J’ai peur des gens. Et je l’avais oublié. C’est moi le pigeon dans la ville, qui vole trop près des gens, qui risque les coups de canne. J’ai toujours peur des gens et je n’avais réussi qu’à me le faire oublier à moi. Ce soir le souvenir m’a brûlé la gorge. Les réflexes ne m’avaient jamais quittée : je longe les murs, ou les caniveaux, je danse pour éviter le moindre contact, j’accélère le pas pour esquiver toute contrariété, je baisse les yeux, je me couvre les oreilles. Je suis toujours aux aguets. J’avance trop vite pour la ville. Je veux servir avant d’être servie, et quand j’oublie je panique. Car je ne connais pas la réaction des gens. Qu’attendent-ils ? Que feront-ils de moi ? La moindre réalisation que j’existe dans leur monde entrainera la mort.

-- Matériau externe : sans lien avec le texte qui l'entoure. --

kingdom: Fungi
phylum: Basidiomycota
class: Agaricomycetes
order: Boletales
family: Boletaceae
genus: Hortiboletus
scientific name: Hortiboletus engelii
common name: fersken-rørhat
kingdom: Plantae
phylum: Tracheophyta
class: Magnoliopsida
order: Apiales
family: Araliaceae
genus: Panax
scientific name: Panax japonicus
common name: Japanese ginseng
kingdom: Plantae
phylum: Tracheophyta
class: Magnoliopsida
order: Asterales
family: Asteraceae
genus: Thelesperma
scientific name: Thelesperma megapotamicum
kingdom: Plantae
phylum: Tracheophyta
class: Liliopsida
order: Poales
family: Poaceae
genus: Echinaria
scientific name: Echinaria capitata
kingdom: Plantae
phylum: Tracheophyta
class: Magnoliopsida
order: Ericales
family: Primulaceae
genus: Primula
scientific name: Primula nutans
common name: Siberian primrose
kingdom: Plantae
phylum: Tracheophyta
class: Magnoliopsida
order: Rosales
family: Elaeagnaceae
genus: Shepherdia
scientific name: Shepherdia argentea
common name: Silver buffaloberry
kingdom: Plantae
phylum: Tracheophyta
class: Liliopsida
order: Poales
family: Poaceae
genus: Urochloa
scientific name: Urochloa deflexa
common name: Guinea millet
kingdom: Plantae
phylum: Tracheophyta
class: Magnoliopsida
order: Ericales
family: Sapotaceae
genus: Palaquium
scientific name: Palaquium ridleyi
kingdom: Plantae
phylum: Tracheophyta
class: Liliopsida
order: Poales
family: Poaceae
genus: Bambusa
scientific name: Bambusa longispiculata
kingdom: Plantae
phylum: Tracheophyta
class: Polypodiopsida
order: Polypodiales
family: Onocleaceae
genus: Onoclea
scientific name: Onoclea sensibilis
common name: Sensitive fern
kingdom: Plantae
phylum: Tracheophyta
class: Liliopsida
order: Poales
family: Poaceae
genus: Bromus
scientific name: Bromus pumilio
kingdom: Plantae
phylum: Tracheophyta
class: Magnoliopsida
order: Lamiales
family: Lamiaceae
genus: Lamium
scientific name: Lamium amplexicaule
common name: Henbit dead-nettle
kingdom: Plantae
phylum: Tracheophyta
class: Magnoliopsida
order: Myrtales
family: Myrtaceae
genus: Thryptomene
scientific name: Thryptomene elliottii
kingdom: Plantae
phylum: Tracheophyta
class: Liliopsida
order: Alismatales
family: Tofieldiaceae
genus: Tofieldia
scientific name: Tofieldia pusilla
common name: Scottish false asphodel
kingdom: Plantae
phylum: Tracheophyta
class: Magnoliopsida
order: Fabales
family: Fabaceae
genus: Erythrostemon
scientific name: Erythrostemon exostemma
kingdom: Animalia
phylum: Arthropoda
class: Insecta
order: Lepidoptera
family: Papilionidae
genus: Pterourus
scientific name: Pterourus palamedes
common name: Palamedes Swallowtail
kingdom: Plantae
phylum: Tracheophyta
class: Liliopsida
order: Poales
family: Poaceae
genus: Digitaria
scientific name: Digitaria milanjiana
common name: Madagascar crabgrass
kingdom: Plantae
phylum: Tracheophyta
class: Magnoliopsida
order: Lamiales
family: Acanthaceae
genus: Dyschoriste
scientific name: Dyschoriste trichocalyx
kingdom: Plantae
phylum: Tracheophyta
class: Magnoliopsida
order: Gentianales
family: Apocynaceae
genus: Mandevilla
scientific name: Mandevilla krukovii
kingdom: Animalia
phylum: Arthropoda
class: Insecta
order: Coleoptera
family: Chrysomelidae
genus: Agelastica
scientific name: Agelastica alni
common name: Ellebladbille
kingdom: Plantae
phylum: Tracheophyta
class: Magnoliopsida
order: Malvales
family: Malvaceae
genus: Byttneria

Que font les gens qui prennent du temps pour eux ? Je veux dire, ceux qui se l’accaparent, qui ne se soucient pas de moi, mais du temps que je leur dois. Ils me causeront du souci sans doute, car leur temps est plus précieux. Ils viendront me voir, m’alpaguer, me tourner en ridicule ou me frapper. Je serais pétrifiée dans les transports, là où il n’y a que du temps à perdre et que personne n’en a pour les autres. Je me ferai saisir l’entrejambe. Again. Et je ne ressens que ça, quand on me bouscule, quand on m’adresse la parole, quand on vient prendre son temps là où j’essaie de faire gagner du temps à tous. Cette main qui, détachée d’un corps, d’un visage expressif, mange mon temps dans un espace où je tentais de ne pas prendre de place. Ce n’est rien. C’est un haut-le-cœur constant. Je suis rappelée à mon existence, et constamment mon expérience, par des inconnus, des hommes dont j’aimerais ne pas observer la présence.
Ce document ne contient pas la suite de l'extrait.